## PROBLEMS TO WORK ON
• a. According to the passage about Shanta Premawardhana, in what year did OMNIA receive the Paul Carus Award?
• b. Please list every country in which, according to the passage about Shanta Premawardhana, OMNIA's Interfaith Peacemaker Teams are organized.
• c. Extend the passage about Shanta Premawardhana with the next part, picking up after its final sentence.

## PASSAGE SHOWN
= = =
“The seeds of peace come from the ground.”
“You don’t begin by going to library. Theology begins on the street. Go to understand what Scripture and tradition have to say about those questions [on the street], and new questions will arise.”
Growing up Christian and attending seminary at a time of heightening tensions between Buddhists and Hindus in his native Sri Lanka, Shanta Premawardhana realized early in his life that received theology – deriving from text, scripture and tradition – could have a limited role in guiding how to live, compared to the theology arising from the contexts of people’s daily lives. “What shall I eat tomorrow? How shall I find health care for my child? How shall I find a job? Those are in the end theological questions,” Premawardhana says. “At that point, it doesn’t matter what is your faith.”
Now, several decades later, Premawardhana has combined his extensive theological training with deep experience in grassroots organizing to be a global interfaith peacebuilder in some of the most conflict-ridden places of the world. He is President of the OMNIA Institute for Contextual Leadership, a Chicago-based organization which trains faith leaders – clergy and lay – to counter religious extremism and religion-based oppression, domination and violence. OMNIA trains people of faith to deconstruct theologies of exclusivism and superiority and reconstruct theologies of pluralism. It has trained over 3500 peacemakers around the world, who are organized into 158 Interfaith Peacemaker Teams in Nigeria, Sri Lanka and Bangladesh. Each Interfaith Peacemaker Team has about 20 faith leaders who collaborate across identity barriers, build power by organizing people and organizing money, and act collaboratively to address critical issues that arise from the ground.
Inspired by the critical pedagogy of philosopher Paulo Freire, Premawardhana first cut his teeth in community organizing with the renowned Sarvodaya Shramadana movement of Sri Lanka, which was founded in 1958 and remains one of the world’s largest community organizing networks. Later Premawardhana did some Gandhian organizing while in further seminary studies in Madhurai, India, and then got engaged with Saul Alinsky-style organizing in the South Side of Chicago, which also inspired young community organizer Barack Obama.
At the same time, he was involved in interreligious dialogue, believing that the work of interfaith relations must move beyond theological conversations, and sought to bring seminary students to do theology differently. “Seminaries teach from the top down (received theology). But the theology we want students to take away is contextual theology. Theology must begin with the questions and struggles of people on the ground, … and we should seek scripture and tradition to respond to that,” Premawardhana has said.
OMNIA's method of contextual learning, L3M, "Listening to, Learning from, and Living in Deep Solidarity with those in Margins," equips leaders to dismantle top-down "received" theologies of exclusivity and superiority, and build bottom-up "contextual" theologies. OMNIA is the off-spring of SCUPE (Seminary Consortium of Urban Pastoral Education), which for 40 years trained seminary students in Chicago to take the context of the city seriously, and to build a theology from questions on the streets. In 2018, OMNIA received the prestigious Paul Carus Award for excellence in interfaith action by the Parliament of the World's Religions.
= = =
## SUPPLIED DATA
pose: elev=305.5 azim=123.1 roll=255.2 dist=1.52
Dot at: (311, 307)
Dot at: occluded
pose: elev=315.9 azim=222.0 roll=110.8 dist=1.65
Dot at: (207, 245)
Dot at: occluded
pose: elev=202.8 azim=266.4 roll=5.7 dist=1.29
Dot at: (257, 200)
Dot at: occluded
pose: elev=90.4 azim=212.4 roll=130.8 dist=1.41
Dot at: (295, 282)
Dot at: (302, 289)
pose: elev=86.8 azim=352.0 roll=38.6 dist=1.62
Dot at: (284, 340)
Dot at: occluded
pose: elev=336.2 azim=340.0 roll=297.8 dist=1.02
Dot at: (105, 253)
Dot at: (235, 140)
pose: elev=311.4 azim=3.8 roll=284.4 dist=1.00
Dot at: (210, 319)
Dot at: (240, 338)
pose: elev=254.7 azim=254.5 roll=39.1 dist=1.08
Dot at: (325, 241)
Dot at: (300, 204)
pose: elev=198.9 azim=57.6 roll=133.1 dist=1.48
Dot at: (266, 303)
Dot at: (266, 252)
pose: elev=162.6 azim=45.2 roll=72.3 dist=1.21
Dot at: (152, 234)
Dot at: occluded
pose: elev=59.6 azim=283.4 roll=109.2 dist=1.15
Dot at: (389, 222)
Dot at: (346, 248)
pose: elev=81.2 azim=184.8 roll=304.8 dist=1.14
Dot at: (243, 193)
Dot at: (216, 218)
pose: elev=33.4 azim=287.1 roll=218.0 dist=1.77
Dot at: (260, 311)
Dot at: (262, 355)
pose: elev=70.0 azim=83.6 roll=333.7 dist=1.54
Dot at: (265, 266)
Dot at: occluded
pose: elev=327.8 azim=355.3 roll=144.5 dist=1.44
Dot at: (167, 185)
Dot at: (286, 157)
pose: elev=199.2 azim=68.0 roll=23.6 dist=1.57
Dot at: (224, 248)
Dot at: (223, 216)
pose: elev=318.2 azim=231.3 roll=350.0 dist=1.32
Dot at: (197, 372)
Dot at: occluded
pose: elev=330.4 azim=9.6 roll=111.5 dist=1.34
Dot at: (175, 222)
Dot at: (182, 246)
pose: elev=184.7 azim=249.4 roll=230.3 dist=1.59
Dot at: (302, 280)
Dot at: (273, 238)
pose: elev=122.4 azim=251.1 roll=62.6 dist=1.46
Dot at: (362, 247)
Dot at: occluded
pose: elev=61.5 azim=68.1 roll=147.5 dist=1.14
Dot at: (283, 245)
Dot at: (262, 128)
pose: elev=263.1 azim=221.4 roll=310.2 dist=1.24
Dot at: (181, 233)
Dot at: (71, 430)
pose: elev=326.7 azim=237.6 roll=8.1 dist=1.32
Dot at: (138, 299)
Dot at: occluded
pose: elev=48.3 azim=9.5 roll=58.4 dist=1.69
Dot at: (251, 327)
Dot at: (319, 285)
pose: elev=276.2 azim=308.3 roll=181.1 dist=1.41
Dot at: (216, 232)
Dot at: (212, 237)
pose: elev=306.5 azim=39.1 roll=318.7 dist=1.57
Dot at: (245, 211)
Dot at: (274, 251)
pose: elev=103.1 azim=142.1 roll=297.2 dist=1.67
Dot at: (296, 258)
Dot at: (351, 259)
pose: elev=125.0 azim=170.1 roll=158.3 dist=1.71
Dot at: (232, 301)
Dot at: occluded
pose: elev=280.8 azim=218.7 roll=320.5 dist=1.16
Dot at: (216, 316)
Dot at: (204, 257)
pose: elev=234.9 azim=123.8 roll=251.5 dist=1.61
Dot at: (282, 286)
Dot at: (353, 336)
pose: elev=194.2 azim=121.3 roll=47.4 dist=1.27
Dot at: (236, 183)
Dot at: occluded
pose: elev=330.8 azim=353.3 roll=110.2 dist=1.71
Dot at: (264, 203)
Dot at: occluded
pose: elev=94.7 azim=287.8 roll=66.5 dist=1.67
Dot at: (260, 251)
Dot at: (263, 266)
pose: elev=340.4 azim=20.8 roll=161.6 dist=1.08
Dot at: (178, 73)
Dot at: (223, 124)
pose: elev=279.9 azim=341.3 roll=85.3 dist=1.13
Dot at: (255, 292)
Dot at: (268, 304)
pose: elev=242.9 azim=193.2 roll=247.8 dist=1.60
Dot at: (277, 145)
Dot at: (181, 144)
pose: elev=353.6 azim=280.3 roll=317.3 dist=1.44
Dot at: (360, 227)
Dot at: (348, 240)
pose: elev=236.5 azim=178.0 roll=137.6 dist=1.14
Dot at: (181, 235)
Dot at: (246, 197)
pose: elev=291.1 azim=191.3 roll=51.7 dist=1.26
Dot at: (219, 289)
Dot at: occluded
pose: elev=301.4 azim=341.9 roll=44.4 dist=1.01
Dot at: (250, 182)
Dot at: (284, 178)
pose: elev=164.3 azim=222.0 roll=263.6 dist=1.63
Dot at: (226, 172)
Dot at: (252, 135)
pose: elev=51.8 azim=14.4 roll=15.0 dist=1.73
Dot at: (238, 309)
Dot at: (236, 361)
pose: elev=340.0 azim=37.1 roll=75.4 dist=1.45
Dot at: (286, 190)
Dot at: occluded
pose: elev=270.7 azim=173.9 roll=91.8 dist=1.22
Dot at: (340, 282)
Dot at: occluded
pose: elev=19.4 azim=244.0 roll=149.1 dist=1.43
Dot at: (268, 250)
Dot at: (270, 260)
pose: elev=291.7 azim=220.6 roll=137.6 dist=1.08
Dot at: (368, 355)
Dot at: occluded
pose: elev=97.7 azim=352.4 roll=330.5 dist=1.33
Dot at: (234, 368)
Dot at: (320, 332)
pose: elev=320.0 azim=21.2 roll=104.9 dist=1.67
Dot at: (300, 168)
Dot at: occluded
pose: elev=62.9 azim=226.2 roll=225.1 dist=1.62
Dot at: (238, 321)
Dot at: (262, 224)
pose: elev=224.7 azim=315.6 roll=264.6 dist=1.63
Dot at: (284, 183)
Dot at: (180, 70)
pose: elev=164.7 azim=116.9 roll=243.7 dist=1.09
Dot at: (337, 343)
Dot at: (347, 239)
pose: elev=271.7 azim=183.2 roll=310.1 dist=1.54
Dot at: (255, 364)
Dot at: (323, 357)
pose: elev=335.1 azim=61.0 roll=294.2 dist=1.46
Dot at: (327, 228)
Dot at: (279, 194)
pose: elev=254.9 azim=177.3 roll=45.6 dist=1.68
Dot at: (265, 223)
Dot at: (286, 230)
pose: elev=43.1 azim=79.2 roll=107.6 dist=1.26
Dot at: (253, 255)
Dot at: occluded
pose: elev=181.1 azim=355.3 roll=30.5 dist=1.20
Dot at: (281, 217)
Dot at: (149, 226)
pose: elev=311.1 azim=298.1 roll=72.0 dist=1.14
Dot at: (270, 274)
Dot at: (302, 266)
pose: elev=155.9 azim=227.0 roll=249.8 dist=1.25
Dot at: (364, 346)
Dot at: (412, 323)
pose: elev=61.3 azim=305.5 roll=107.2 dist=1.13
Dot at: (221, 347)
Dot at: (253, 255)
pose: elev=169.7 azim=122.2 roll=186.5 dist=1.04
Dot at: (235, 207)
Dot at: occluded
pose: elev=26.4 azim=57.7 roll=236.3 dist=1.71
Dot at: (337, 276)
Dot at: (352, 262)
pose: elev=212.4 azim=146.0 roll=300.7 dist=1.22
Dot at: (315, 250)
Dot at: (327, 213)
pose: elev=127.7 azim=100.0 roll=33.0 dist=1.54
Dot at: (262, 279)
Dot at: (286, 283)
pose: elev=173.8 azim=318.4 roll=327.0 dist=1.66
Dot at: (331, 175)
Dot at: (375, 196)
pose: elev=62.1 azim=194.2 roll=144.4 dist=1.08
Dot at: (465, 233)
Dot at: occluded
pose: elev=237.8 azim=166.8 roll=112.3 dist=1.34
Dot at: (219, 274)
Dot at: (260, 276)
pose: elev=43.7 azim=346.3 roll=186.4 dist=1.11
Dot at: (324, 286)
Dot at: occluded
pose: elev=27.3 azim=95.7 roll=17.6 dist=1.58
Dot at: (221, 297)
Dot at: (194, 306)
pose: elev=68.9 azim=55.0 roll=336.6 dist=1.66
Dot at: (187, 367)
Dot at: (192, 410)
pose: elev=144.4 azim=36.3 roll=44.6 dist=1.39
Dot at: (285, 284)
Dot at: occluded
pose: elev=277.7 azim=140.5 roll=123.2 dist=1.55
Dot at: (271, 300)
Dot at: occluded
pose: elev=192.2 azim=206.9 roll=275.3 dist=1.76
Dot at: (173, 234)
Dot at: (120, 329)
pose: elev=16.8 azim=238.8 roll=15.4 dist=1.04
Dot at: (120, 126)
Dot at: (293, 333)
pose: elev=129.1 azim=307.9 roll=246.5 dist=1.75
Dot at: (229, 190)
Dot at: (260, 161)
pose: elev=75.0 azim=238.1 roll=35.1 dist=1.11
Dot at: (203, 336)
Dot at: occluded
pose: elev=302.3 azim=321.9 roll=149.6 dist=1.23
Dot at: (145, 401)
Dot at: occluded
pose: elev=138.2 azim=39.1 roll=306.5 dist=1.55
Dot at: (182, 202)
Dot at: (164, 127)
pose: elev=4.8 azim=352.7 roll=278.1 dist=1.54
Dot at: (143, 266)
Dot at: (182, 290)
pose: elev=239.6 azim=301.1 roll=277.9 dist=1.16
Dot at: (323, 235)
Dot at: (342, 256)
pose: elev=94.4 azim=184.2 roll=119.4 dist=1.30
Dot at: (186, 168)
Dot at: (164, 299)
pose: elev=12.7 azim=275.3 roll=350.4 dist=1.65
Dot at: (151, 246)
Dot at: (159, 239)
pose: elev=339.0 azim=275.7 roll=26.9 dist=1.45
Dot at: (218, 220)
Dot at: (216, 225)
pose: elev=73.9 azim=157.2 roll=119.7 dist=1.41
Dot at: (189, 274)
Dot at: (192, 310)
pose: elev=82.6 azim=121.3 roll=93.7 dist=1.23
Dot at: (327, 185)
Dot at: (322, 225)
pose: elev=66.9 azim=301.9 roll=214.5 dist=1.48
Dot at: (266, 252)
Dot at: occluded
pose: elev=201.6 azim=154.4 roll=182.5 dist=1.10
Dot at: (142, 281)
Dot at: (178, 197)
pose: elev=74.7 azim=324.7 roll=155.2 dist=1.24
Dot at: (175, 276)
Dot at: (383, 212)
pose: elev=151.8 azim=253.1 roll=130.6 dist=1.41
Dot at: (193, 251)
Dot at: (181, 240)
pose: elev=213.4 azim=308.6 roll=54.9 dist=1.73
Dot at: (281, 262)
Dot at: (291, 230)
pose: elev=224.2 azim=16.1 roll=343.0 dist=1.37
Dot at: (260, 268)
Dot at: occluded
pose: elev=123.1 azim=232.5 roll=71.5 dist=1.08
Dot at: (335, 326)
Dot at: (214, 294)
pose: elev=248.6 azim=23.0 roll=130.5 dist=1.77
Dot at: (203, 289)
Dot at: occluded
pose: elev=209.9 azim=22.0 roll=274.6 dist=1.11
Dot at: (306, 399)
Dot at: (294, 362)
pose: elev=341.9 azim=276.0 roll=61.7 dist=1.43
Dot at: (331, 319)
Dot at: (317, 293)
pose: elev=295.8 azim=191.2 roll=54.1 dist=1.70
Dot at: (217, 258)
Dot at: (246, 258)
= = =
## REPLIES
• a. 2018

• b. Nigeria, Sri Lanka, Bangladesh

• c.
Prior to OMNIA, Premawardhana served as the Director for Interreligious Dialogue and Cooperation at the World Council of Churches in Geneva, Switzerland. He was also the Associate General Secretary for Interfaith Relations at the National Council of Churches, USA, where he initiated and co-led a dialogue table of senior Jewish and Christian leaders in the United States addressing critical questions of theology and justice, and also initiated a similar dialogue table with senior Muslim and Christian leaders. While serving as pastor of Ellis Avenue Church in Chicago for fourteen years, he engaged in community organizing in the South Side of Chicago. He is an emeritus trustee of the Parliament of the World’s Religions, National Council of Churches, USA, and Common Cause Illinois. He earned his MA and Ph.D. in Religion at Northwestern University in Evanston, Illinois, having attended seminary in Sri Lanka as well as in India prior to arriving in the United States in 1981. After his doctoral studies, he stayed in Chicago and founded the Chicago Ashram of Jesus Christ, a Christian community with an outreach to South Asian immigrants.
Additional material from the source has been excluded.